Duet Soekarno-Hatta telah menyejarah. Duet ini telah meletakkan dasar kenegaraan yang baik, walaupun akhirnya, Bung Hatta mengundurkan diri dari jabatan Wapres pada 1956. Ia merasa sudah tidak sejalan dengan Soekarno. Meskipun telah mengundurkan diri dari Wapres, ia tetap menjalin hubungan baik dengan Soekarno. Ia pun kerap memberikan masukan guna terselenggaranya pemerintahan yang kuat dan bijak di Republik Indonesia.
Sosok Bung Hatta tidak mudah meledak-ledak dalam menghadapi berbagai permasalahan. Sikapnya ini mengantarkan ia menjadi diplomat ulung. Ia seringkali diutus Soekarno menjadi juru damai atau inisiator dalam berbagai konferensi internasional. Sikapnya yang tenang dan tidak mudah terpancing amarah pun menjadikan Bung Hatta disegani orang lain.

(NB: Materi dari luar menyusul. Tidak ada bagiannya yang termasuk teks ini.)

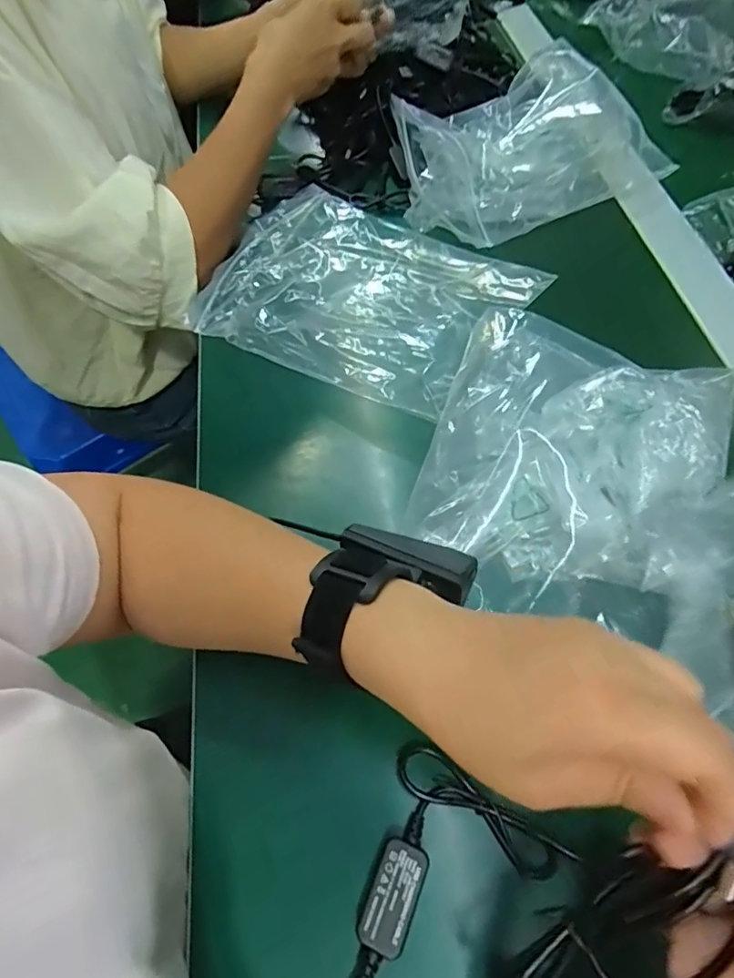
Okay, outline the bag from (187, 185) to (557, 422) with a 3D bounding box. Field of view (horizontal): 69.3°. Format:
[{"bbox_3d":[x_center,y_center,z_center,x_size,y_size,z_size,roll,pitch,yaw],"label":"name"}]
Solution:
[{"bbox_3d":[0.003,-0.155,0.430,0.231,0.034,0.190,28,66,16],"label":"bag"}]

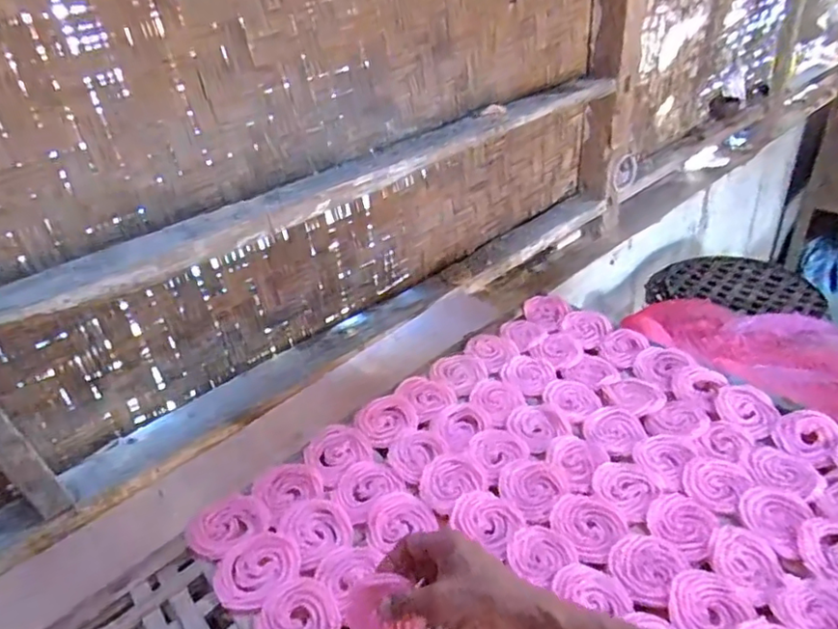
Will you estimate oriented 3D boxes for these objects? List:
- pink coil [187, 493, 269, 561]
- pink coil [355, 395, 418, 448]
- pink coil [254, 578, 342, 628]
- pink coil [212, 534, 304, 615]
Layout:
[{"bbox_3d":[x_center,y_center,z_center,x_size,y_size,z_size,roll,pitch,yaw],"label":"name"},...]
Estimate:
[{"bbox_3d":[-0.198,0.218,0.607,0.078,0.011,0.059,-23,38,-25],"label":"pink coil"},{"bbox_3d":[-0.038,0.128,0.724,0.073,0.011,0.066,-23,38,-26],"label":"pink coil"},{"bbox_3d":[-0.109,0.273,0.521,0.069,0.012,0.067,-3,34,2],"label":"pink coil"},{"bbox_3d":[-0.158,0.250,0.570,0.073,0.013,0.078,-3,34,2],"label":"pink coil"}]

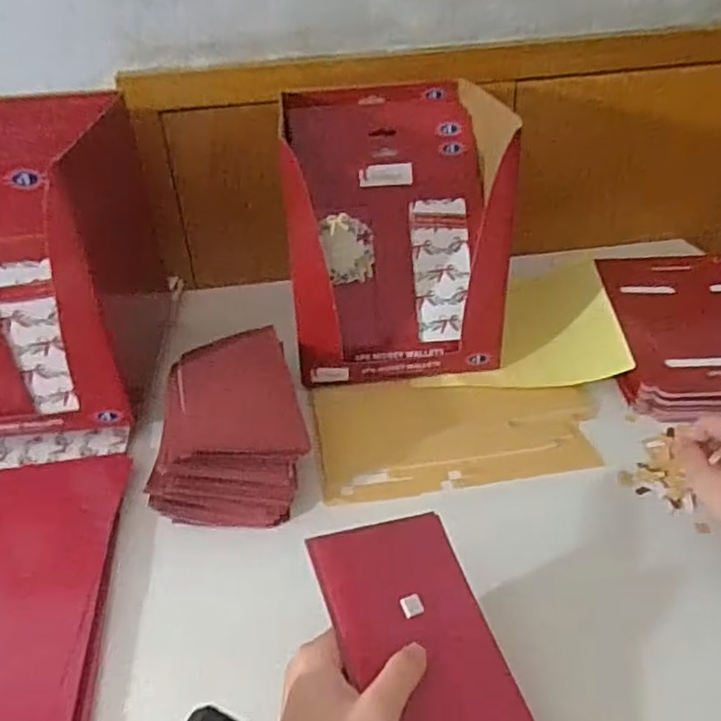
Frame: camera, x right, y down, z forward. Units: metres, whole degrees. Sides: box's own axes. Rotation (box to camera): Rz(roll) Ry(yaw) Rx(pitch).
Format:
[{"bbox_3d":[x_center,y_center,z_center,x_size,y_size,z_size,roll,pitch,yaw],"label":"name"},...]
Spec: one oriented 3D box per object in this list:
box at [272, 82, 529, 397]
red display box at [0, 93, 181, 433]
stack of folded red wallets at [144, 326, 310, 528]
[{"bbox_3d":[0.033,-0.140,0.694,0.206,0.227,0.247,-5,33,-2],"label":"box"},{"bbox_3d":[-0.313,-0.087,0.590,0.211,0.235,0.209,-2,33,3],"label":"red display box"},{"bbox_3d":[-0.107,0.049,0.566,0.114,0.080,0.193,-5,33,-2],"label":"stack of folded red wallets"}]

Bung Hatta telah mewariskan semangat juang menjadi seorang pemimpin. Ia memberi teladan kepada masyarakat, menjadi wapres bukan berarti selalu menjadi nomor dua. Wapres merupakan amanat kebangsaan yang selayaknya diemban dan ditunaikan. Posisi wapres bukanlah penghalang untuk berkarya untuk nusa dan bangsa. Wapres merupakan posisi terhormat.
Berbagi Peran
Guna mewujudkan itu, presiden sebagai panglima selayaknya mau berbagi peran dengan wapres. Pengebirian terhadap posisi wapres hanya akan meninggalkan catatan sejarah buruk bagi anak bangsa. Presiden selaku pemimpin selayaknya mampu bersinergi dengan kelebihan dan kekurangan wapres. Tanpa hal tersebut, posisi wapres hanya akan menjadi pelengkap tanpa kerja yang jelas. Wapres pun hanya sekadar pajangan pelengkap amanat UU.
Bung Hatta telah mewariskan tatanan politik yang beradab, menjadi wapres tanpa harus mengebiri posisi presiden. Lebih dari itu, Bung Hatta juga telah menunjukkan secara gamblang dalam ranah konsolidasi demokrasi, bahwa wapres bukan ban serep.
Wapres memiliki posisi tawar dalam turut serta membangun masa depan bangsa. Ia bukan hanya sekadar “pendamping”. Artinya, seseorang yang hanya dibutuhkan saat presiden tak lagi mampu menjalankan tugas kenegaraan. Bersama presiden, wapres adalah tulang punggung pemerintahan. Ia adalah nakhoda bangsa.
Pada akhirnya, semoga pembahasan koalisi hari ini tidak hanya sekadar basa-basi mencari dukungan guna memenuhi syarat konstitusi. Namun, mengarah pada prinsip kehidupan demokratisasi yang sehat, pembagian kewenangan yang memanusiakan antara presiden dan wakil presiden.